I was once given a laptop to work on but its battery was failing. I wanted to know if the battery was completely dead, or whether it was of the common sort that can keep a computer up and running for about five minutes before it finally conks out. Naturally, there are many ways to establish this, including, for example, sending the battery away to be serviced or borrowing a multimeter from an electrical engineer … or use another method which is by far the quickest and therefore the best way for me to satisfy my curiosity.

So, I pulled the plug on my laptop. It died instantly. Which was unfortunate because I'd forgotten to save the text I'd been writing. However, despite this setback, my curiosity had won and the test had told me immediately what I'd wanted to know: the battery was 100 per cent out of order.

It may seem odd to describe Linux developers as courageous. The stereotypical image we have of an average computer programmer is of someone who is very likely to be shy, cautious and quiet, a person of perpetual bad-hair days, wearing unfashionable glasses - a nerd. I'm not suggesting all programmers fit the stereotype, but Linux programmers are often as close as you can get to a real-life version of it. That's why it's so surprising that such a bunch of nerds could be considered brave, but the anecdote above does indicate that nerds, despite their tendency to be shy and cautious, are courageous when it comes to computers. Their curiosity about computers overcomes all caution and can transform the shyest nerd into a courageous pioneer.

So far, this book has portrayed the Linux community as an admirable model for us readers, but this section on courage might be where the shy nerds at the heart of that community have the most to learn from themselves.

Let's imagine, for instance, what would happen if a shy and cautious nerd is sitting alone at a table in the lunchroom at his college or place of work, when a beautiful woman he doesn't know sits down opposite him. The most likely scenario is that absolutely nothing would happen! The nerd would stare at his food, eat it in silence, and leave. If the beauty on the other side of the table also happens to be a timid and quiet nerd, she is likely to do the same. Nothing can happen even by accident, despite the fact that these two people could find one another of interest.

What is the train of thought going through the nerd's head that leads to nothing happening? He'd certainly be interested in establishing contact with the beauty opposite, so surely he ought to speak to her. But nothing sensible comes to mind, and therefore no contact is made. Obviously, he should say something, anything, but then the nerd fears the beauty might think him stupid. And besides, such a beautiful woman would surely have been snapped up already, and even if she hadn't it's highly unlikely she'd be interested in him. The nerd daren't risk being turned down. He fears if he said something the answer, or rejection, might be chillingly polite. The nerd really doesn't want to risk that. So in the end the nerd says nothing, and that's what happens.

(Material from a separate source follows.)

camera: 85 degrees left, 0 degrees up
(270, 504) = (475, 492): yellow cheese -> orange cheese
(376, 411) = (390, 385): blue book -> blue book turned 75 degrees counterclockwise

If the beauty were a computer, the nerd would behave differently - courageously. With the beauty sitting opposite there would come a moment of truth - time for a smoke test! The nerd would say something, despite the high likelihood of getting a chilling puff of smoke in the face. It's not as if this nerd hasn't had his share of failed smoke tests with computer programs, and they have never slowed him down. Actually, the nerd doesn't even see such failures as failures. They are just different experiments and just as much fun and educational as the successful tests. And it's only through failed smoke tests that you finally get to the ones that don't fail.

Had the nerd applied this same logic to approaching the woman, he'd have spoken to her right from the start. Her reaction would either have been positive or negative. But as far as the nerd is concerned, both reactions are useful and productive, because they immediately satisfy his curiosity and desire to try new things. Not even a rebuff means failure for the nerd; it's just a smoke test and whatever the result you are then free to go on and try something else.